Zugleich zeigen die Projektionen bis zum Ende des Jahrhunderts, dass der steigende Bedarf an Bewässerung bei zugleich stärkerer Verdunstung zur zunehmenden Erschöpfung der Grundwasservorräte beiträgt, sodass der Erdboden gewissermaßen global "austrocknet".

Landwirtschaft beansprucht drei Viertel des Süßwassers

Gegenwärtig entfallen laut den Angaben knapp drei Viertel aller Süßwasserentnahmen auf die Landwirtschaft. In sogenannten Hocheinkommensländern verbraucht der Agrarsektor dabei rund 40 Prozent, in Ländern mit mittleren und niedrigen Einkommen sind es sogar 80 bis 90 Prozent des Süßwassers.

Zugleich entfallen etwa 65 bis 90 Prozent des weltweiten Handels mit "virtuellem Wasser" – Wasser, das in Produkten steckt – auf Agrarerzeugnisse. Länder mit hohen landwirtschaftlichen Ausfuhren würden damit indirekt das eigene Wasser exportieren, betont das Gutachten.

Die Wissenschaftler sprechen sich im Gutachten für ein sozial ausgewogenes und klimaresilientes Wassermanagement aus.

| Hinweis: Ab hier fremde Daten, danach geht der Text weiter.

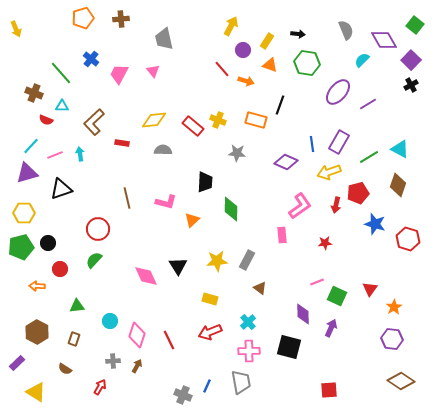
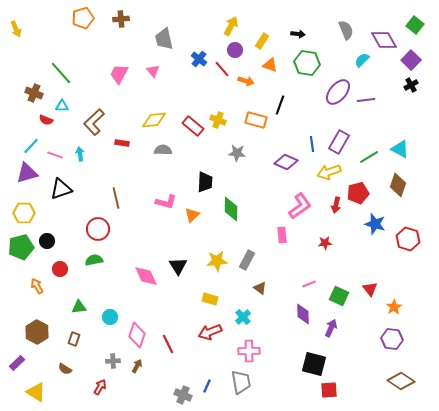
yellow rectangle at (267, 41): moved 5 px left
purple circle at (243, 50): moved 8 px left
blue cross at (91, 59): moved 108 px right
purple line at (368, 104): moved 2 px left, 4 px up; rotated 24 degrees clockwise
pink line at (55, 155): rotated 42 degrees clockwise
brown line at (127, 198): moved 11 px left
orange triangle at (192, 220): moved 5 px up
black circle at (48, 243): moved 1 px left, 2 px up
green semicircle at (94, 260): rotated 36 degrees clockwise
pink line at (317, 282): moved 8 px left, 2 px down
orange arrow at (37, 286): rotated 56 degrees clockwise
red triangle at (370, 289): rotated 14 degrees counterclockwise
green square at (337, 296): moved 2 px right
green triangle at (77, 306): moved 2 px right, 1 px down
cyan circle at (110, 321): moved 4 px up
cyan cross at (248, 322): moved 5 px left, 5 px up
red line at (169, 340): moved 1 px left, 4 px down
black square at (289, 347): moved 25 px right, 17 px down
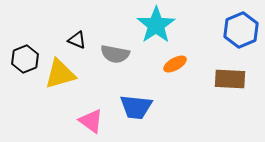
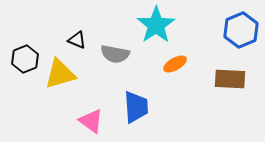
blue trapezoid: rotated 100 degrees counterclockwise
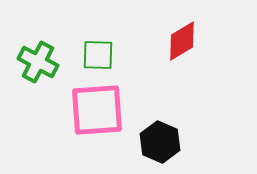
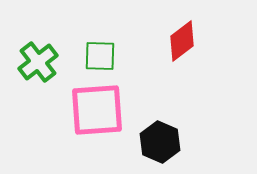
red diamond: rotated 6 degrees counterclockwise
green square: moved 2 px right, 1 px down
green cross: rotated 24 degrees clockwise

Mehr Aufmerksamkeit verlangen sie für das bisher weitgehend unbeachtete "grüne Wasser". Dieses im Untergrund gespeicherte und von Ökosystemen genutzte Wasser sollte als Schutzgut ins nationale und internationale Wasserrecht aufgenommen werden, forderte die WBGU-Kovorsitzende Sabine Schlacke am Freitag.

Das "grüne" Wasser werde von der Wasserwirtschaft und den zuständigen Behörden in seiner Bedeutung bisher nicht mitgedacht. Auch müssten die Agrarbetriebe befähigt werden, das Wasser in der Landschaft zu lassen. "Wir haben Landwirte im Grunde zu Grünwasserwirten zu machen", forderte Schlacke. Dazu gehörten die Renaturierung und Wiedervernässung trockengelegter Standorte.

 

Auch für Bundesumweltministerin Steffi Lemke (Grüne) haben mögliche Lösungen selbst mit dem Wasser zu tun. Feuchtgebiete wie Moore oder renaturierte Auen könnten einen großen Beitrag zum Klimaschutz leisten und mit ihren Wasserspeichern bei der Anpassung an Dürre und Hochwasser helfen, betonte Lemke.

Die Ministerin verlangte mehr Wertschätzung und mehr Aufmerksamkeit für das Wasser. Gegenwärtig hätten Länder wie Deutschland fast gleichzeitig mit zu wenig und mit zu viel Wasser zu kämpfen. Das überfordere bisherige Strukturen.